EXCERPT PROVIDED:
·····

Two months ago I shared a story about the impact Lyme disease has had on my life and work for the past four years.
In your responses to that post, I heard you loud and clear: Keep saying the things no one else dares to say.
Your comments struck such a deep chord within me that I made a commitment to myself—a commitment to you, really—to dig deeper and keep sharing the things that others don’t dare to share so honestly.
Yet I simultaneously felt stumped as to what to write. I’m not trying to hide anything or hold back. I have had a hard time knowing what is worth writing about, what will resonate with you, and what will help you on your journey.
Unable to solve this conundrum from an intellectual space, I set an intention and a date. My intention was to find the right story to share by today’s date, the date I wanted the next truth-telling post to go live.
And that’s how today’s post came about.
It’s another personal story that felt right to share with you. (I’m even letting you in on some of the conversations I have with myself in my head!)
So here goes…
I Woke up in a Total Panic
Just over a month ago, around 2 o’clock in the morning, I woke up in a total panic. Adrenaline rushing through my system, fear flooding my brain, and anxiety knotting up my stomach, I went from dead asleep to a hot mess in a mere second.
This is not a normal occurrence for me. In fact, I can’t remember the last time it happened.
I tried desperately to calm my harried brain and fall back to sleep but had no such luck.
I tossed and turned, tried to calm my fears, and did everything I thought might help — but I stayed very awake.
On top of the stress, my body ached, so no matter what I tried, I couldn’t fall back to sleep. My brain and body couldn’t relax enough for me to drift off.
For four hours, I was on a stress rollercoaster, sometimes half-falling asleep, sometimes overwhelmed with physical pain, other times knotted in a ball of anxiety. It was a rough night.
When my husband woke up the next morning, all I could do was look at him and say, “I’m so sorry.” I knew I had woken him up countless times throughout the night and he hadn’t slept well either.
His response, with love and concern: “What happened?”
“I have no idea. I woke up in a panic about something that really wasn’t worth panicking about. It had me up half the night, though.”
The Nightly Panics Didn’t Stop
Around 2 a.m. the next night, I awoke in a panic — again. I can’t remember the specifics of the panic, but I do remember thinking to myself, “Seriously! This again!”
I tossed and turned for several hours that night, full of anxiety even though I knew it was over nothing.
In the morning I told Paul what had happened. He looked at me puzzled. Like I said earlier, this isn’t something that usually happens to me.
Yet the trend continued. For three weeks.
No matter what I did, how much less I worked — or how much more — no matter how quickly and easily I fell asleep, how much I journaled, exercised, or anything else, the nightly panics continued and the daily anxiety remained.
Each night the duration of my tossing and turning got less (thank goodness!), but I was unable to shake it entirely.
I finally confessed to a friend how much anxiety I was carrying around and how mysterious it all felt. And that, it turns out, is what helped me solve the mystery.
Before I get to that, you need to know a few other things.
Anxiety Is My Companion
As a woman who could be described as having tendencies such as worry, perfectionism, Type A, drive, and achievement, it’s no surprise that anxiety is a companion of mine.
In fact, my second memory of my whole life is me being anxious. I’ve been like this as far back as I can remember.

·····

SOURCE DATA:
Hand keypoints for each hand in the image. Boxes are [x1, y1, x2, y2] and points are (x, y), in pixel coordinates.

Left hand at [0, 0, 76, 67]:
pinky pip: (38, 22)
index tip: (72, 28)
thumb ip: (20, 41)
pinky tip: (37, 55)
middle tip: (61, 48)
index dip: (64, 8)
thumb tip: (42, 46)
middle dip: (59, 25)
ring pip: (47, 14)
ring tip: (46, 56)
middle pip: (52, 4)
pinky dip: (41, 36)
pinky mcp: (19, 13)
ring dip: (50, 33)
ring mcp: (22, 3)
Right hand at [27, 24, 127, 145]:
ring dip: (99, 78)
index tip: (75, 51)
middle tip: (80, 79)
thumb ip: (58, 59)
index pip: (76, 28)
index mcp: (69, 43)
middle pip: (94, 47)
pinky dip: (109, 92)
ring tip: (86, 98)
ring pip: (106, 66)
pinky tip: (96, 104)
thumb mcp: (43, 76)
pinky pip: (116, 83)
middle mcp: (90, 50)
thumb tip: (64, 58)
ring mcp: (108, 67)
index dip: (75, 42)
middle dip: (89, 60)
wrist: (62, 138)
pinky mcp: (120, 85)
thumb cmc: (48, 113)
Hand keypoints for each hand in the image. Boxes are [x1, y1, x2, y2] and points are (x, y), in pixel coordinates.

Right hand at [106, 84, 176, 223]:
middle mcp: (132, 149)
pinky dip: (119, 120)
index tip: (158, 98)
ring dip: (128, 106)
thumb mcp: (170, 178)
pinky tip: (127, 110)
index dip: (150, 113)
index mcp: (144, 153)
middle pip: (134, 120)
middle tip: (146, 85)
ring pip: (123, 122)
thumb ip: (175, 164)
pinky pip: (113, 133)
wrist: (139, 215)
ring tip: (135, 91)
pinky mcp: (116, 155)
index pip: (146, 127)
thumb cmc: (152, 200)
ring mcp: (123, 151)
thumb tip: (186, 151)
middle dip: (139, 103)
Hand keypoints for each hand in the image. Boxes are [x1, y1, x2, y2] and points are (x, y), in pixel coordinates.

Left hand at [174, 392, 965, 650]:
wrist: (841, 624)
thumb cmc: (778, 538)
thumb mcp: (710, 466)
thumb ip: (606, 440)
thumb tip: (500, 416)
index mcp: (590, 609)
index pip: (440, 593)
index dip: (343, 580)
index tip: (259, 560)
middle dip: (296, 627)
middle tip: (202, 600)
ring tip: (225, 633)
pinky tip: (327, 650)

·····

PROBLEM DESCRIPTION: Go on with the personal essay about nightly panics and anxiety, picking up right after its last sentence. The records have nothing to do with the work here.

RESULT OF THE TASK:
This isn’t to say I’m justified in feeling this way, that I’m more anxious than anyone else, or that I have a chronic problem that you should sympathize with. Not at all!
In many ways, I feel the opposite. Like I should be “over it” already. I should have meditated, yoga’d, run, Lyme-diseased, mind-body-connected, or just simply grown out of this habit.
Regardless, this is where I am, embarrassed for sure, but whatchagonnado? Anxiety and I know each other well.
As anxiety does, it often held me back from going through life with ease or putting myself “out there” as much as we business women are supposed to.
Every time something doesn’t go perfectly — I hit a hiccup, something breaks, I don’t say the right thing or didn’t act like the perfect coach, businesswoman, friend, wife, sister, whoever — it’s an opportunity for me to freak out, lose my shit, slump into a puddle of tears, spend endless hours and 100 journal pages tearing myself to shreds for not having it right, thinking that I’m doomed, or fearing that all that I’ve built will come crashing down because someone will “find me out.”
Maybe you can relate…
When Anxiety Slows Me Down
Like on May 11, when my assistant emailed me to say, “The welcome video for Get Your First 1000 Subscribers has some details in it that are no longer applicable. What do you want to do?” Mind you, this was 6 days before the re-opening of the program.
“Um, shit,” I thought. I quickly emailed my videographer to see if he could squeeze me in at the last minute for a shoot. (Thankfully he could!)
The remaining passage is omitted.